La Bataillon de la Croix-Rousse
défilaient.
– Douze pièces ! fît Kellermann, c’est peu pour bombarder une ville qui possède quarante pièces et qui en fond tous les jours.
– Général, dit Dubois-Crancé avec sa grande science du métier, j’ai étudié la situation : aucune des pièces de l’ennemi placées à Sainte-Foy, à Fourvière, à Oullins, ne pourra atteindre les nôtres, que nous disposerons de ce côte-ci du Rhône, sur le vaste emplacement de Montessuy, qui permet de faire un feu concentrique sur les batteries entassées, resserrées de l’ennemi : vous savez bien, général, que la faculté de disperser et d’étendre ses batteries, donne à l’assiégeant une supériorité immense ; tous ses coups portent, et, s’il manque le point visé, il tombe sur un autre ; s’il ne ruine pas telle maison, il incendie telle autre ; s’il ne détruit pas telle embrasure, il fait sauter un magasin à poudre. L’assiégé, au contraire, obligé de répondre à des feux qui le prennent de front et de flanc qui croisent leurs tirs, perd souvent ses boulets ; s’il manque le but, il n’atteint rien et le projectile s’enterre en pure perte. De plus, nous pouvons déplacer nos batteries et l’ennemi ne peut changer les siennes de place, faute de terrain. Je maintiens donc que sur les quarante pièces ennemies, le quart seulement pourra nous répondre efficacement et que nos douze pièces affirmeront, dès cette nuit, leur supériorité. J’ai désigné les emplacements, tout est prêt. Le travail sera enlevé en quelques heures et vous n’avez qu’à signer ces ordres pour que je les fasse exécuter.
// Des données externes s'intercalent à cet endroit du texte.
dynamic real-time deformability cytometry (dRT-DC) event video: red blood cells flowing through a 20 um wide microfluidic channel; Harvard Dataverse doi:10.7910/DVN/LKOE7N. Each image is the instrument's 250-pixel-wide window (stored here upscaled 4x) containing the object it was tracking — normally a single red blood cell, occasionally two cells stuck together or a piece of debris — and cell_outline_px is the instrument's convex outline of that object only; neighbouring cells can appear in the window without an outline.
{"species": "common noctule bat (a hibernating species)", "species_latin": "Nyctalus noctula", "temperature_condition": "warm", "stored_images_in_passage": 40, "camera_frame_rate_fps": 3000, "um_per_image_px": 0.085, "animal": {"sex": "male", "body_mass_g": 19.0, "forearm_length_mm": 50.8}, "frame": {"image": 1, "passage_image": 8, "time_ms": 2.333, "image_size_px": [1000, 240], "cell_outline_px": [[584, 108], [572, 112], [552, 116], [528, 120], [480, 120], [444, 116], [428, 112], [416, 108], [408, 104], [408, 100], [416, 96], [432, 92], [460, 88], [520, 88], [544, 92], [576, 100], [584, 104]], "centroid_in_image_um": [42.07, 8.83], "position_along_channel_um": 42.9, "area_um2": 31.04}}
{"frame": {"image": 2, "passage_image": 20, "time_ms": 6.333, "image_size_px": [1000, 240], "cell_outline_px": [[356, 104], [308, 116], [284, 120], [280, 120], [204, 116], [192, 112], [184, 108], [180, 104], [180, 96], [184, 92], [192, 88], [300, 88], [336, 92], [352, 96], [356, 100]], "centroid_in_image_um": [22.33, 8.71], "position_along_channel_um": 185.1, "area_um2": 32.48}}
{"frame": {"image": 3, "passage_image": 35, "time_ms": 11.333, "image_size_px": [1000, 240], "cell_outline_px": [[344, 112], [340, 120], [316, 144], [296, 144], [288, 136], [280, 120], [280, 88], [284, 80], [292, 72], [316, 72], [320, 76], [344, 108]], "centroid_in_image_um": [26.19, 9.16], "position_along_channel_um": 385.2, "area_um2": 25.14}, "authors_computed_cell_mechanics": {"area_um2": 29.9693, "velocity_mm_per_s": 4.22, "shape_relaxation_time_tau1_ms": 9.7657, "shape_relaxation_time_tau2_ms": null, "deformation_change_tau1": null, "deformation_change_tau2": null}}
Kellermann ne pouvait plus ni reculer ni refuser.
Il signa, mais à contre-cœur. Toutefois, il dit à Dubois-Crancé :
– Convenez avec moi que si l’on diffère d’avis avec un homme comme vous qui sait la guerre, on peut se laisser convaincre par ses raisonnements ; mais qu’il est absurde d’être mené par un comité où personne n’est soldat et par un ministre comme Garat.
– C’est vrai ! Mais, général, Carnot, un officier du génie comme moi, va remplacer Garat le 14 ou le 13 de ce mois et il nous organisera la victoire.
– Tant mieux ! dit Kellermann avec un soupir.
Dubois-Crancé voulait en finir avec les hésitations du général.
– Voyons, lui dit-il, Lyon est-il rebelle ou non ?
– Sans doute ! dit Kellermann. Et s’il ne s’agissait que de prendre la ville, quoique cette lutte intestine me pèse, je serais moins chagrin. Mais après l’assaut la tuerie dans les rues, puis les massacres en masse, puis les exécutions après jugement des cours martiales ! Et je serai forcé d’attacher mon nom à cette répression effroyable ! Voilà ce qui m’épouvante.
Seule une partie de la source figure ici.